The judge said the key issue at trial will be “whether Officer Fry had cause to fire his weapon at Chatman.”
In Thursday’s hearing, Jonathan Green, an attorney representing the city, said the city decided to drop its objection to the videos’ release as part of the mayor’s new efforts at transparency, saying a task force is examining a new policy on how to handle videos of police shootings. The city had long opposed the release of such videos while investigations and court hearings were underway.
“The city recognizes, however, we’re in a new world,” Green said.
He confirmed there were no pending criminal investigations against the two officers in the Chatman shooting. The officers remain on their beats.
The shooting of Cedrick Chatman
This was the police account of the shooting:
Chatman ditched a stolen car and ran from the two officers. As Fry and Toth pursued on foot, police say, the 5-foot-7, 133-pound Chatman turned toward them.

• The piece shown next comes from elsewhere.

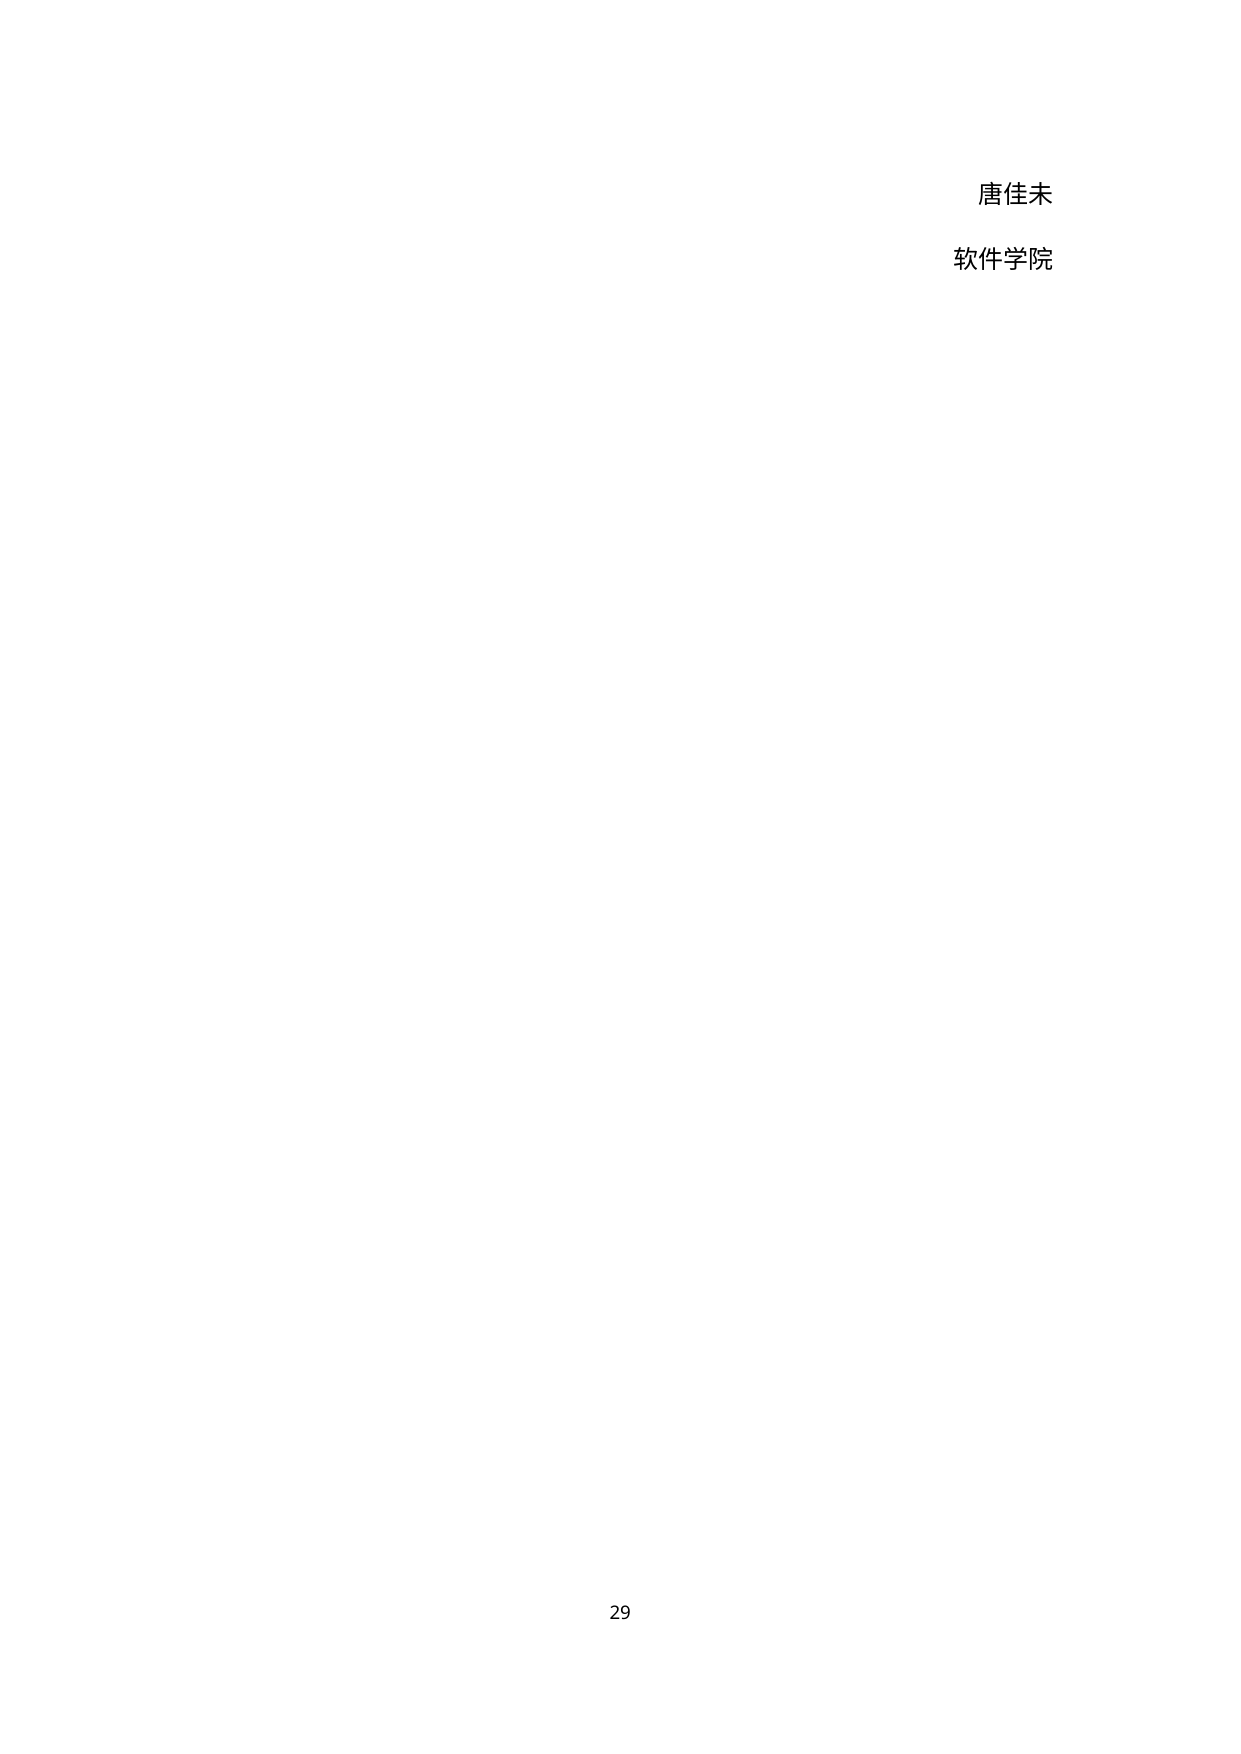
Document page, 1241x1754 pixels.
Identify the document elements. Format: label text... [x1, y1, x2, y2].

text 唐佳未 [187, 160, 1053, 225]
text 软件学院 [187, 225, 1053, 290]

“As Mr. Chatman approaches the corner, he makes a slight turn, a subtle turn to the right with his upper body. I see in his right hand a dark gray or black object,” Fry said, according to court records.

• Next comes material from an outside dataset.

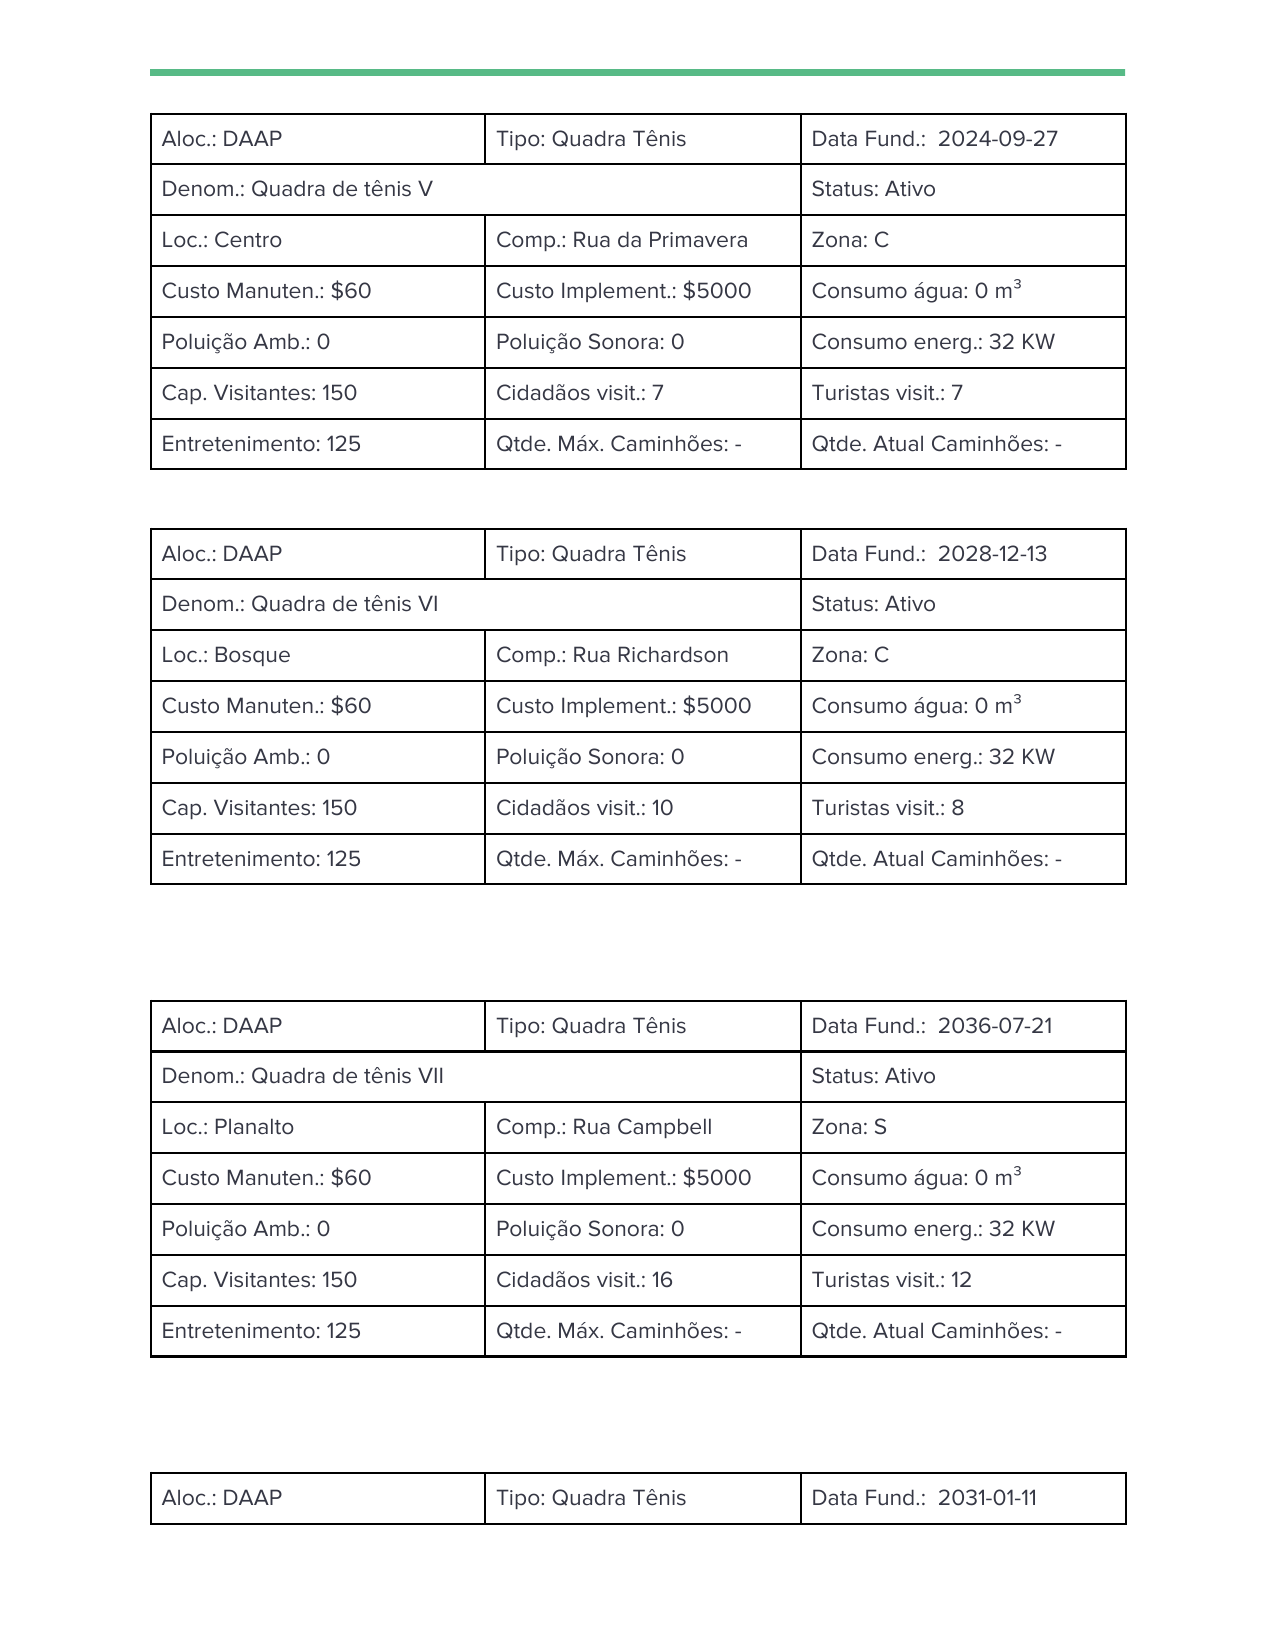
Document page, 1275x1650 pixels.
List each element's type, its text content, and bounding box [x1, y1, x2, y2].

“It was a small black object, which I believed to be a handgun.”
Fearing for his partner’s life, Fry fired four shots.
The object turned out to be a black iPhone box.
Asked during a deposition whether the object was ever pointed at the two officers, Fry said, “No.”
When Chatman made the slight move to his right with his torso, Fry said, he immediately planted both his feet and took a firing position. He did not say anything or give any orders before opening fire.
“I felt his threat was as such that I didn’t have time to say anything.”
When shots rang out, Toth was still trying to close in on Chatman. “I slowed my pursuit ‘cause I didn’t know where (the shots) were coming from,” Toth said, according to police reports.
Toth said he moved in to handcuff the suspect while he was on the ground. He noticed there wasn’t an object in his hands.
The original independent police investigator wanted to rule the shooting unjustified, saying the teen fled from Fry and Toth without posing a threat. That investigator, Lorenzo Davis, said he was fired when he refused to change his findings to a justified shooting.
A new investigator was assigned and ruled the shooting justified.
Fry has had 30 complaints lodged against him over the years, including 10 allegations of excessive use of force. The police department found every complaint against him to be unwarranted.
In one case in 2007, Fry and a partner shot a 16-year-old black male in a school alcove after seeing a shiny object around his waist and fearing for their lives. The object wasn’t a weapon but a “shiny belt buckle,” according to an independent investigation of the shooting. The shooting was deemed justifiable, but CNN learned the city settled with the teen and his family for $99,000. There was no admission of guilt as part of the settlement.
Although neither officer was charged in the Chatman case, two men were charged with first-degree murder in the teen’s killing: his 23-year-old friend Martel Odom and a 22-year-old neighbor, Akeem Clarke.
Both were about 10 blocks away at the time of the shooting. The law in Illinois allows for anyone who sets in motion a chain of events that results in the death of another individual to be charged with murder. Odom and Clarke were accused of participating in the carjacking with Chatman but were not with him when police came across the stolen Dodge Charger.
Caroline Glennon, the public defender for Odom, accused the state attorney’s office of “overreaching and abusing its power by charging two men with Cedrick’s murder who weren’t even there at the time he was killed.”
“They sat in jail for over 2½ years fighting their case before the state finally dismissed the felony murder charges against them in exchange for a plea to lesser charges,” Glennon told CNN.
The two pleaded guilty to robbery and unlawful vehicular invasion and were sentenced to 10 years in prison. They had each been looking at a minimum of 20 years in prison for murder.
CNN’s Rosa Flores and Bill Kirkos contributed to this report.